## Instructions for the task
Lines containing the word "down" are to be copied from the data below.

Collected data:
*** Begin section ***

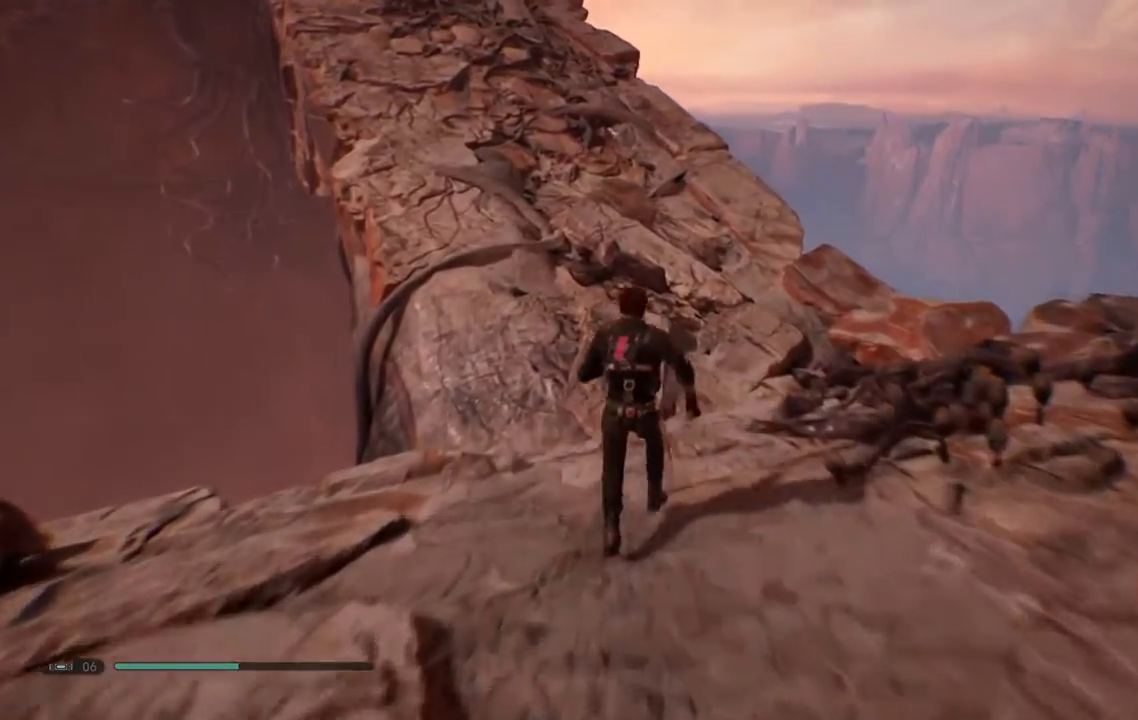
{"dt_ms": 500, "buttons": [], "left_stick": "up-left", "right_stick": "center", "events": []}
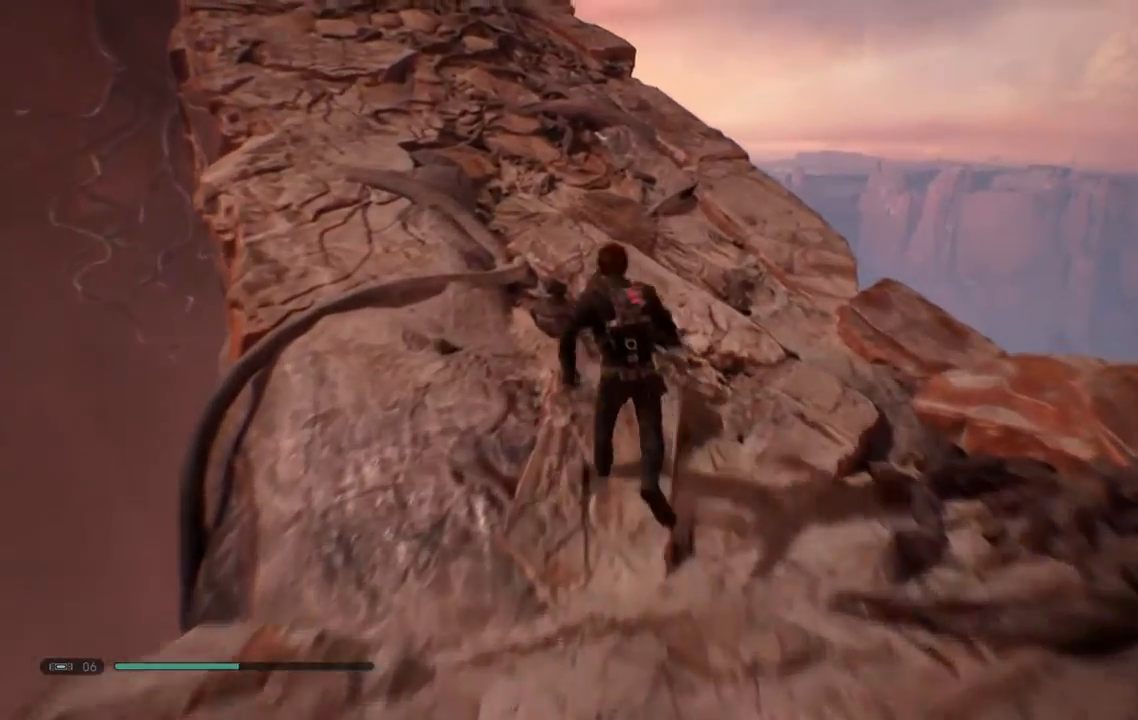
{"dt_ms": 500, "buttons": [], "left_stick": "up-left", "right_stick": "center", "events": []}
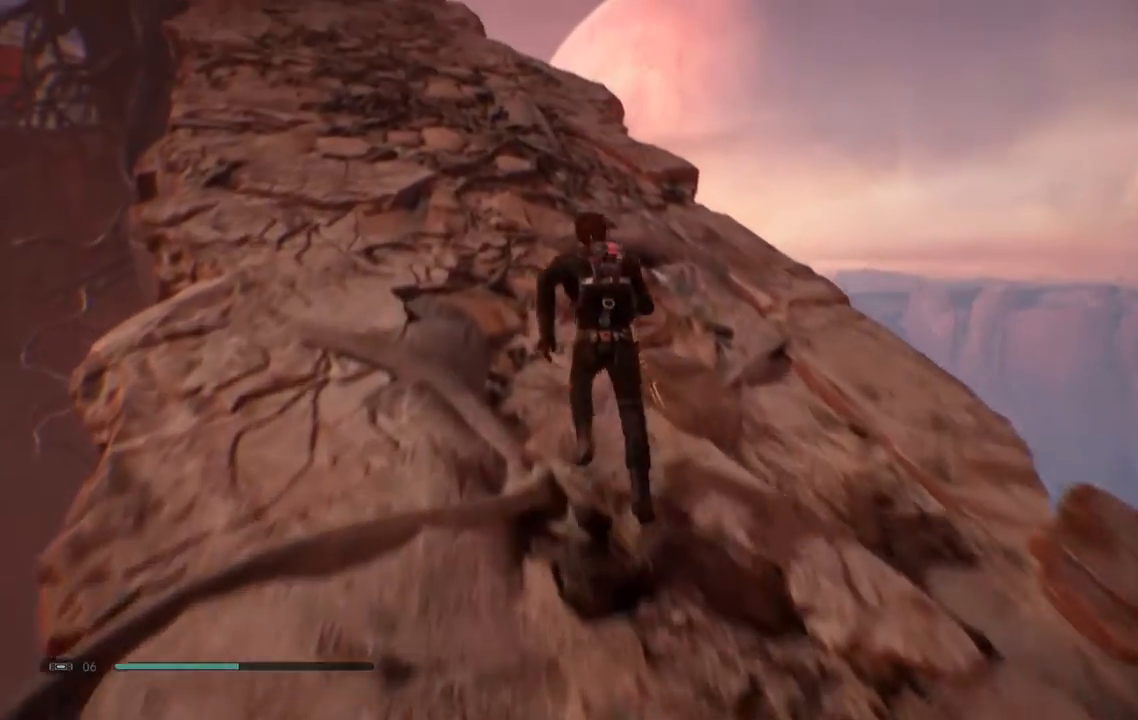
{"dt_ms": 500, "buttons": [], "left_stick": "up-left", "right_stick": "center", "events": []}
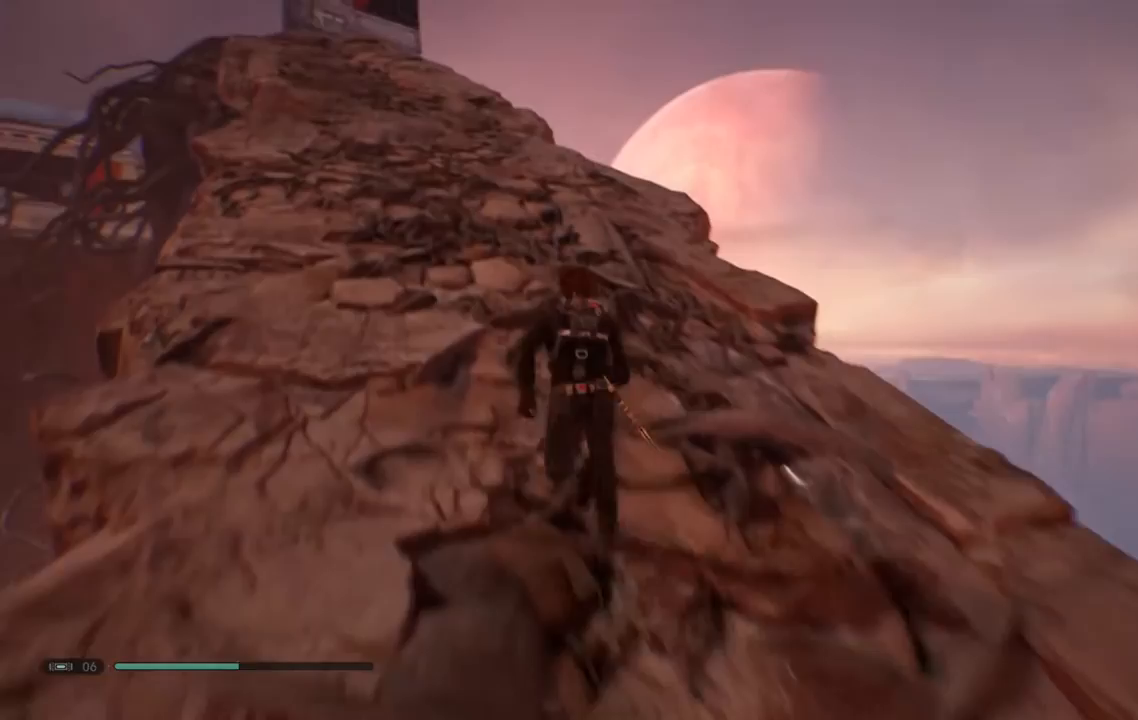
{"dt_ms": 500, "buttons": [], "left_stick": "up-left", "right_stick": "center", "events": []}
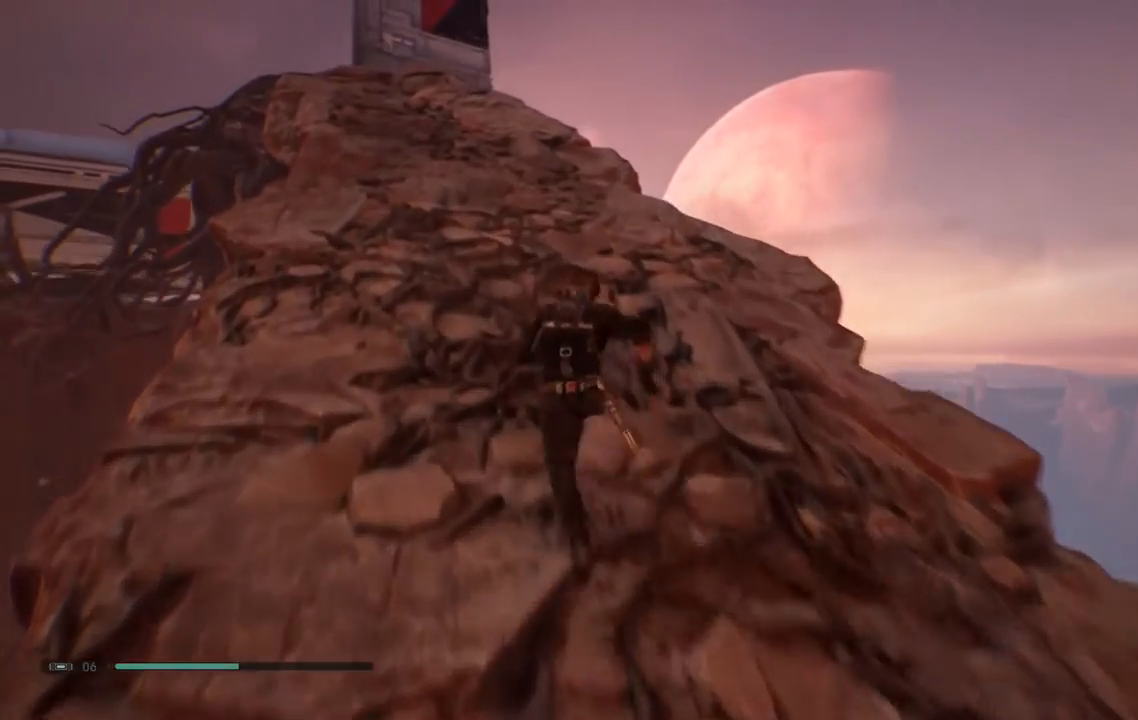
{"dt_ms": 500, "buttons": [], "left_stick": "up-left", "right_stick": "center", "events": []}
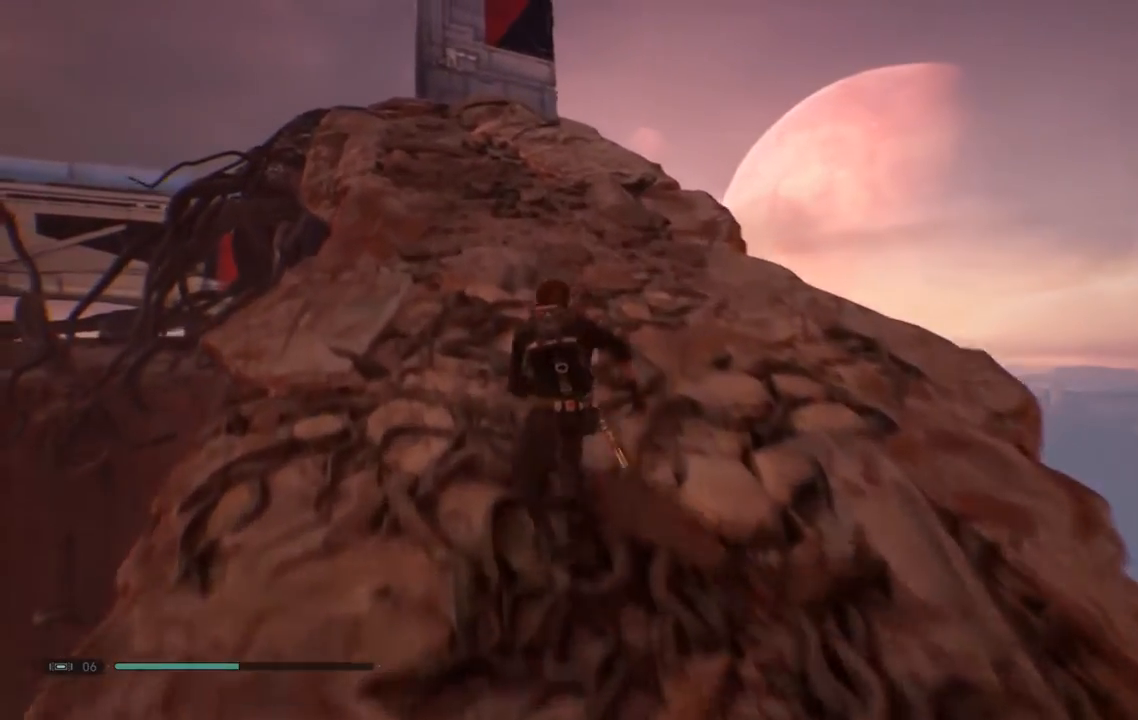
{"dt_ms": 500, "buttons": [], "left_stick": "up-left", "right_stick": "down", "events": [[317, "right_stick", "down-right"], [383, "right_stick", "down"]]}
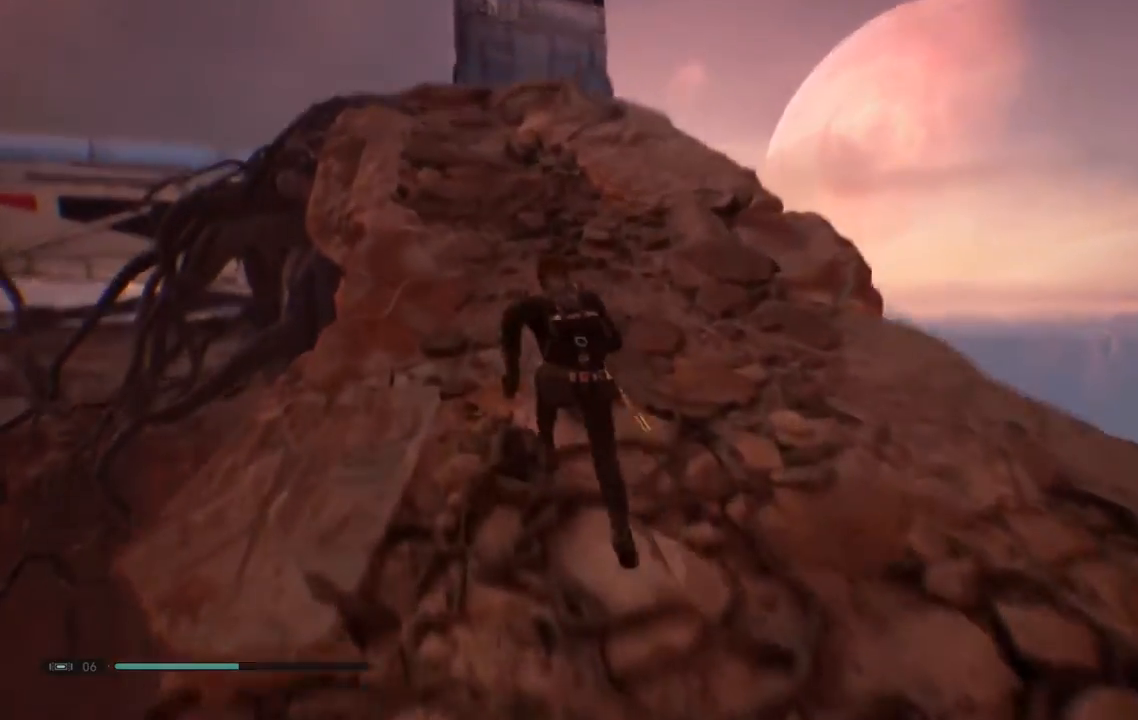
{"dt_ms": 500, "buttons": [], "left_stick": "up-left", "right_stick": "center", "events": [[117, "right_stick", "center"]]}
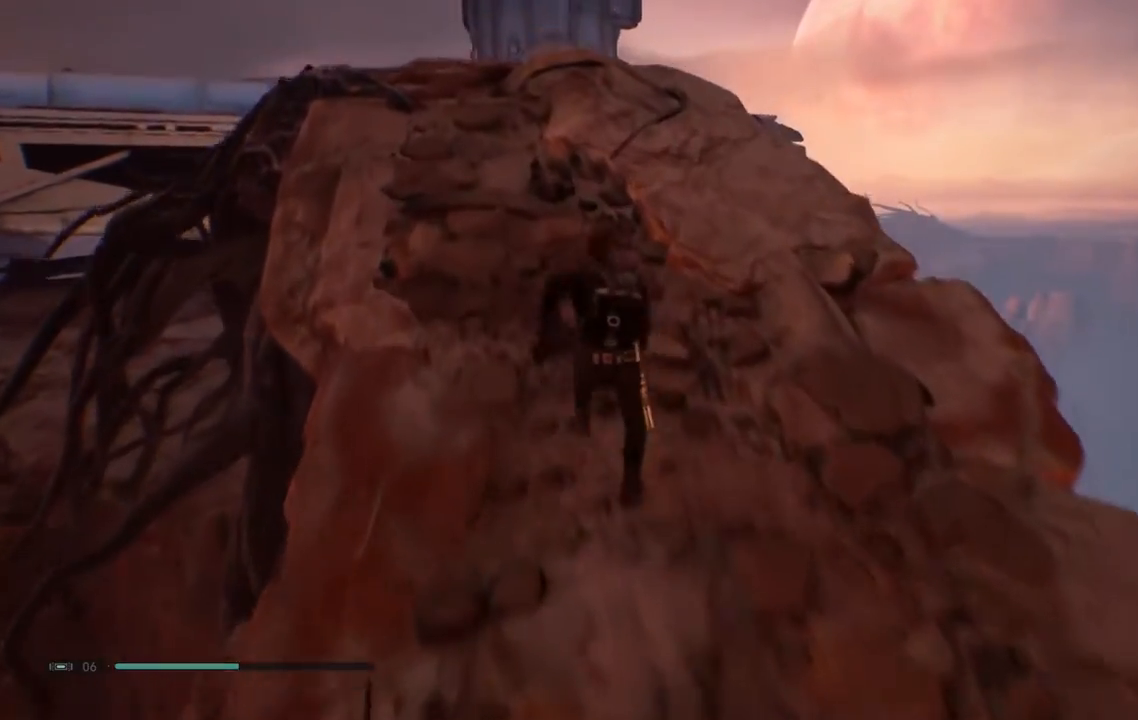
{"dt_ms": 500, "buttons": [], "left_stick": "up-left", "right_stick": "center", "events": [[83, "right_stick", "down-left"], [283, "right_stick", "center"]]}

*** End section ***

## Answer below
{"dt_ms": 500, "buttons": [], "left_stick": "up-left", "right_stick": "down", "events": [[317, "right_stick", "down-right"], [383, "right_stick", "down"]]}
{"dt_ms": 500, "buttons": [], "left_stick": "up-left", "right_stick": "center", "events": [[83, "right_stick", "down-left"], [283, "right_stick", "center"]]}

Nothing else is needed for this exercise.